L'évangile du vendredi - (Mt 11, 25-30) - Le Sacré-Coeur de Jésus ; St Romuald

Dans la première partie (11,25-27), le Christ adresse une prière de louange au Père. L’objet de la louange est le bon vouloir du Père, c’est-à-dire son œuvre et son action. Ce que le Père fait est de révéler aux petits le mystère du Royaume. Le Christ, lui, est le Fils qui seul a la connaissance véritable du Père. C’est par lui seul que se fait la révélation du Père.

La deuxième partie (11,28-30) est une invitation à ceux qui peinent sous le poids du fardeau : Venez à moi et je vous procurerai le repos.”

Première partie: Dans cette prière, le Christ révèle son intimité avec le Père.

Le Père.

Le mot Père commence la prière et revient à la fin. C’est probablement le mot Abba, un terme d’intimité qui a frappé les disciples puisque Marc l’emploie dans la prière de l’agonie pour un auditoire qui ne connaît pas l’araméen (Marc 14,36) et, avant lui, Paul l’emploie dans l’épître aux Galates et plus tard dans l’épître aux Romains, comme expression de la relation exceptionnelle que crée l’Esprit dans les disciples. C’est un terme de familiarité et d’intimité que personne, avant Jésus, n’aurait osé employer en s’adressant à Dieu.

Le mystère caché.

Ce qui était caché pour les sages et les savants, les experts comme les scribes et les docteurs de la Loi, a été révélé aux petits, ce qui désigne ordinairement les disciples, à qui Jésus dira : A vous il a été donné de connaître le mystère du Royaume des cieux. (Matthieu 13,11)

En d’autres mots, les gens simples ont vu en Jésus le révélateur de Dieu. Ils ont été capables de se mettre à l’écoute de sa parole et de reconnaître dans ses gestes la présence de Dieu. C’est cela l’oeuvre du Père, son bon vouloir.

Le révélateur de Dieu.

Nul ne connaît le Père si ce n’est le Fils. Cette connaissance unique du Père révèle deux choses. Elle révèle d’abord la conscience claire que Jésus avait de sa filiation divine. Relié à cette filiation divine, découle le fait qu’il est le révélateur unique du Père.

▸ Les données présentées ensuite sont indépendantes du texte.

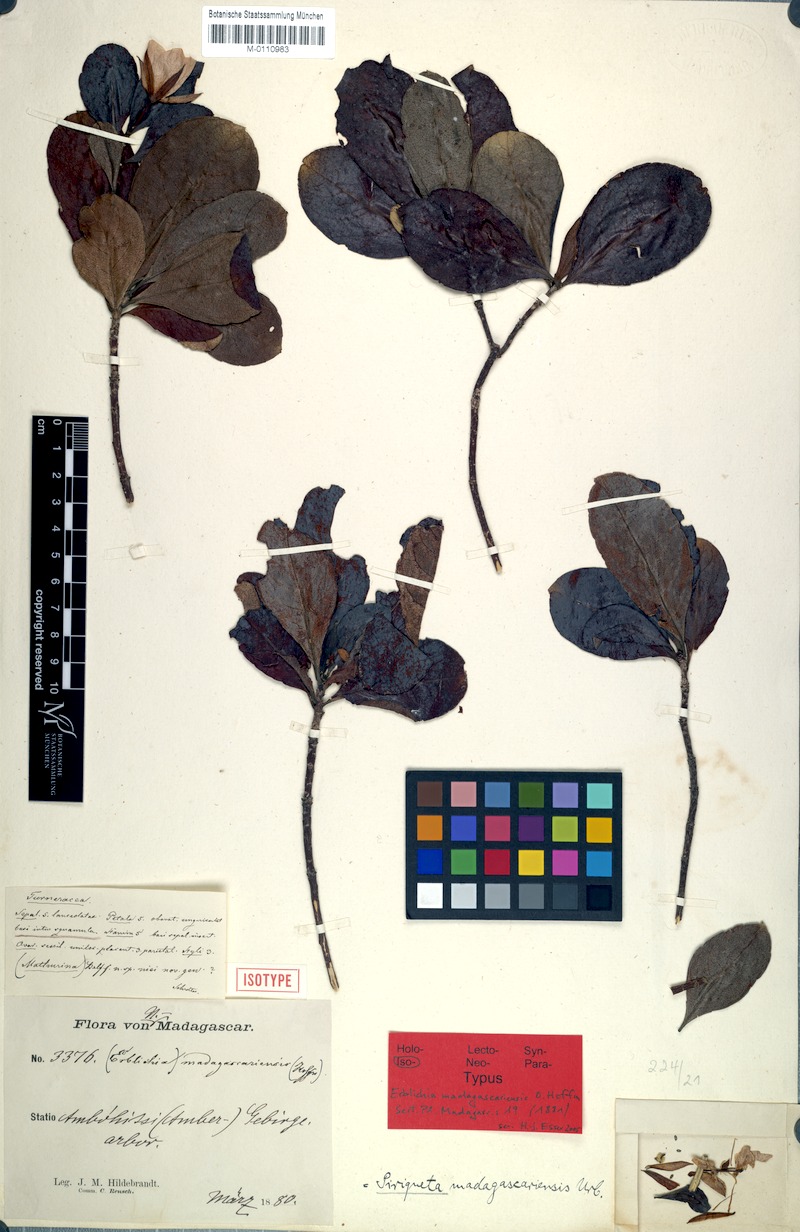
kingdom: Plantae
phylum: Tracheophyta
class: Magnoliopsida
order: Malpighiales
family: Turneraceae
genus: Arboa
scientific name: Arboa madagascariensis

C’est seulement par lui qu’on a accès au Père.

Deuxième partie.

Le joug de la Loi est une expression connue dans l’Ancien Testament pour exprimer l’obligation de la Loi. La figure n’est pas nécessairement péjorative. Il suffit de relire l’Éloge de la Loi que fait le psaume 119 qui parle des commandements comme d’une source de délices (verset 47), ou comme une expression de l’amour de Dieu : De ton amour, Yahvé, la terre est pleine, apprends-moi tes volontés ou comme encore d’une expression de la sollicitude de Dieu : Une lampe sur mes pas, ta parole, une lumière sur ma route.  

Mais quand Jésus parle d’un fardeau qui accable, il vise d’abord le fardeau imposé par les interprétations des Pharisiens qui font de la Loi une question d’exactitude méticuleuse et de comptabilité minutieuse à assurer à tout prix.  C’est ce qu’illustreront les épisodes qui suivent notre texte.

Le joug que Jésus offre évoque l’engagement dans la Nouvelle Alliance, l’entrée dans le Royaume. Il n’est pas un joug de domination puisqu’il ajoute : Car je suis doux et humble de coeur,.ce qui est la définition des Pauvres ou des Petits de Yahvé dans l’Ancien Testament.

Mais le fardeau peut avoir un sens plus général: le fardeau de la misère humaine. Un peu plus tôt, Matthieu disait de Jésus qui venait de parcourir villes et villages : A la vue des foules, il en eut pitié, car ces gens étaient las et prostréscomme des brebis qui n’ont pas de pasteur. (Matthieu 9,36)

Le joug qui est le sien est donc une réponse à cette misère et un appel à venir recevoir la Vie.